I started with dividend stocks.
Everything has risk. A dividend portfolio's risk is that the stocks in it are already overbought. You're buying stocks that are overvalued, hoping they are similarly overvalued or even more overvalued than they already are in the future (not so you can sell them, but so the dividend doesn't tank).
I love the idea of having a financial investment that gives you raises and allows you to withdraw without withdrawing principal. In any dividend investor setup, you're going to get way more dividends at the end than the money you have invested (or that's the goal), giving you wider control when you're withdrawing that 4%. It's lower risk in the sense that your companies are the monoliths of today. It's higher risk in that you're betting on them often for a very, very long time. That said, I think it's more lucrative than some think, and pretty awesome to get raises like 33% by just holding steady! You also get the support of knowing most of your losses are paid for in just a few months.
From my stock-picker post:
I research extensively on mostly blue-chips and stick around for dividends. My down swing isn't 33%, it's 12%. My upswing isn't 33% either, but it is around 20%, and I'm fine with that. I haven't had a downswing that wasn't made even or better by dividends in the same year, and I haven't realized a loss in two years. My lowest current potential loss is only about -.26% in a year. With a long investment horizon, blue-chips are PLENTY volatile. I was up something like 25% on T, down 5-10%, then back up 20%.

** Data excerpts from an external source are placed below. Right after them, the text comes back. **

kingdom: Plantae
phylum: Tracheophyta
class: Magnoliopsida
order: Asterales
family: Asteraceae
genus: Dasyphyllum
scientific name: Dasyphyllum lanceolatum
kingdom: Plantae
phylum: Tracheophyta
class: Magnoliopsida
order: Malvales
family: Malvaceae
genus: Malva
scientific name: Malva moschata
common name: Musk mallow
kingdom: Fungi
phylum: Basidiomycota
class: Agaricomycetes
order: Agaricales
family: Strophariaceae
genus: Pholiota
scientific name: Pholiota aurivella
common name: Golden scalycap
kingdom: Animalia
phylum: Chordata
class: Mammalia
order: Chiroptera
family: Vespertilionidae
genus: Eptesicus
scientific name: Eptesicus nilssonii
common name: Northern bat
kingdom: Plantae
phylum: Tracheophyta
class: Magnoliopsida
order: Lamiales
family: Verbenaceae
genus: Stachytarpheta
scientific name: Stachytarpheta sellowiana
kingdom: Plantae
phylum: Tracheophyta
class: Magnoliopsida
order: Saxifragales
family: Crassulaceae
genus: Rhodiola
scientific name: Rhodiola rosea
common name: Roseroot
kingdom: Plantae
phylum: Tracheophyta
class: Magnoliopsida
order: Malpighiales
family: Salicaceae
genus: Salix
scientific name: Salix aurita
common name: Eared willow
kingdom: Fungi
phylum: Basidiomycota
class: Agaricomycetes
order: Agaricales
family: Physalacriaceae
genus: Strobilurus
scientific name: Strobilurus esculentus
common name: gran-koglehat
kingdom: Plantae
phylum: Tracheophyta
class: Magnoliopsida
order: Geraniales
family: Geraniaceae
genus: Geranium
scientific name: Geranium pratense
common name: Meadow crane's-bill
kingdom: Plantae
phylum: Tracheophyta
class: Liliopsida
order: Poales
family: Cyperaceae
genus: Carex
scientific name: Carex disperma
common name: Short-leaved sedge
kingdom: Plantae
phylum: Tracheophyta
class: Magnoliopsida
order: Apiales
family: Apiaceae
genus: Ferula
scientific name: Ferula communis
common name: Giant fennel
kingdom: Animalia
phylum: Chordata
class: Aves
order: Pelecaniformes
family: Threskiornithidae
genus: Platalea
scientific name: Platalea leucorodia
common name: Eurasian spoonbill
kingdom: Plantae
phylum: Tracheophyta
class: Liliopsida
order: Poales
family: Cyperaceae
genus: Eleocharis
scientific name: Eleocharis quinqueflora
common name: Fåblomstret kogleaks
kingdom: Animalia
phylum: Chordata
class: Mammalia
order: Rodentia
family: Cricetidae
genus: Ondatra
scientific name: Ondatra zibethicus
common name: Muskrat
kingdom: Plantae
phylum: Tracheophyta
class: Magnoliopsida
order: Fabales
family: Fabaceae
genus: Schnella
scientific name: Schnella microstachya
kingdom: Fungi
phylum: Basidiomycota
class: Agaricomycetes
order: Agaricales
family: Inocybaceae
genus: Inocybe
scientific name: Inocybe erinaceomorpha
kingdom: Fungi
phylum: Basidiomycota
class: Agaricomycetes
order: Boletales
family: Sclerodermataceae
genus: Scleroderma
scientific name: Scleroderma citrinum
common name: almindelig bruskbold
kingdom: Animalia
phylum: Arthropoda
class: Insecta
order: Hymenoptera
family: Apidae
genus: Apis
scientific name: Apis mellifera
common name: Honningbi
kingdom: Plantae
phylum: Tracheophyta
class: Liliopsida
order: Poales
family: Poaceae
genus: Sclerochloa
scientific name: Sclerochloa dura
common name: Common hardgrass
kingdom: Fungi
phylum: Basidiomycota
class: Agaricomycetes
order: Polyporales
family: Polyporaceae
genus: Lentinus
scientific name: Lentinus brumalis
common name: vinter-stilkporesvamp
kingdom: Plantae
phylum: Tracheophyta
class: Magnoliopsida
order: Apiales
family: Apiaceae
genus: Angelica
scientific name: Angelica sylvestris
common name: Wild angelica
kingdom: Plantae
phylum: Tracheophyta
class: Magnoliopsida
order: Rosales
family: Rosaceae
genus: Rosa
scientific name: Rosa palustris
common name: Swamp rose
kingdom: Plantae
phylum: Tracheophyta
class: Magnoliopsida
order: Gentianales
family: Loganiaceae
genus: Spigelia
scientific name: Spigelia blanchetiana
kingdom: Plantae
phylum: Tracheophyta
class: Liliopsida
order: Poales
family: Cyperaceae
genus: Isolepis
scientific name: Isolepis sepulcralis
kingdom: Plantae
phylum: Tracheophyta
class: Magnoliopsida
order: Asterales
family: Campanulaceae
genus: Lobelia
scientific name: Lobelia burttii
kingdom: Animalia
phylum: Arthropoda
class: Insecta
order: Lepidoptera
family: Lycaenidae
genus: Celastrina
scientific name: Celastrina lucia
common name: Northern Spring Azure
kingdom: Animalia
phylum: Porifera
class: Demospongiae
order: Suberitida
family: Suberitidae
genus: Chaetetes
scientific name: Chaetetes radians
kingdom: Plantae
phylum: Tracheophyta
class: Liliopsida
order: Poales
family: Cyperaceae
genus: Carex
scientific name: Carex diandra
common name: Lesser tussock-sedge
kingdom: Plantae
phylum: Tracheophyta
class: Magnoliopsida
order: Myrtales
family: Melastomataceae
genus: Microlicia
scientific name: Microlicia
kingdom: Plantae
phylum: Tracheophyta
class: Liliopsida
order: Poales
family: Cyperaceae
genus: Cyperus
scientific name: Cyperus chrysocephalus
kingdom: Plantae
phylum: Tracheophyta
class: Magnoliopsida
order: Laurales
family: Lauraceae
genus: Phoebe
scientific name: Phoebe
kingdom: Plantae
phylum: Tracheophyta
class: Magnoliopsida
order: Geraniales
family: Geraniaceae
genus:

I managed to invest in Abbot Labs just before they finished their biodegradable heart stent, so when it came, I looked like a winner. Then their buyout issues came and dropped them under my cost, but the approval of St. Jude has pushed them back up again. I'm up about 8% there in under a year, so, not bad, then dividends push it into double digits. Score.
IBM was my biggest win. I read a lot about AI, and IBM appeared to be the sleeper that only Buffet was betting on. Up 25% since Strategic Imperatives seized the ship, and sweet, sweet dividends. Dividends were also hiked recently.
Ford and InBev are bizarre value plays to me. Ford just hiked dividends a unicorn 33% and the stock is down. "CARS ARE OVER!!!" (record year) "CARS ARE DONE!" (record year). I'm not buying cars, but most of America still thinks living 10+ miles from work is reasonable or necessary, and neither employers nor consumers are going out of their way to change that. Even self-driving cars will need companies. The US can convert to driverless cars and lower sales figures, but the rest of the world is still buying cars, too. I wouldn't buy more than one car company, but Ford or GM are pretty easy choices to me.
InBev basically just bought 4/5 of the mainstream beer industry and they're down (read: on sale) 12% as they consider buying Coca Cola.
I'm eating up O Realty's doom predictions. This is a company with hilarious amounts of real estate that they're paying off every day, which is required to pay out all the money it makes, which already pays a dividend higher than the retirement withdrawal rule. Hiked dividends 6% this month, like they often do. They make up too much of my "post 65" portfolio before a year or two, but I don't even mind. I love dividend hikes. Next year I'll have more of this in index funds.
(All of these I am invested in, at about 1k each, except O Realty, which is soon to be about 8.5k. I just wouldn't buy Netflix or Tesla right now - the people looking for the mythical entry point already got in a long time ago, if ever there was one. I buy on dips, almost always see a boost, pocket dividend raises, and am happy floating by around 11% before dividends get hiked again, and blue-chips hike them all the damned time, so I'm happy with the results)
Current dividend stocks (TDAmeritrade):
JNJ PG ABT F IBM O T MMM (last one very funny in hindsight)
Loyal3 treated like a no-cost mutual fund, as it has no commissions (I deposit every month into these and treat as my savings):
MSFT INTC GOOGL AMZN UL TGT KHC HAS BUD AXP AAPL DIS ATVI SBUX KO BRK-B
Of those, GOOGL, AMZN, and BRK-B have no dividends, but BRK-B will get you a GEICO discount.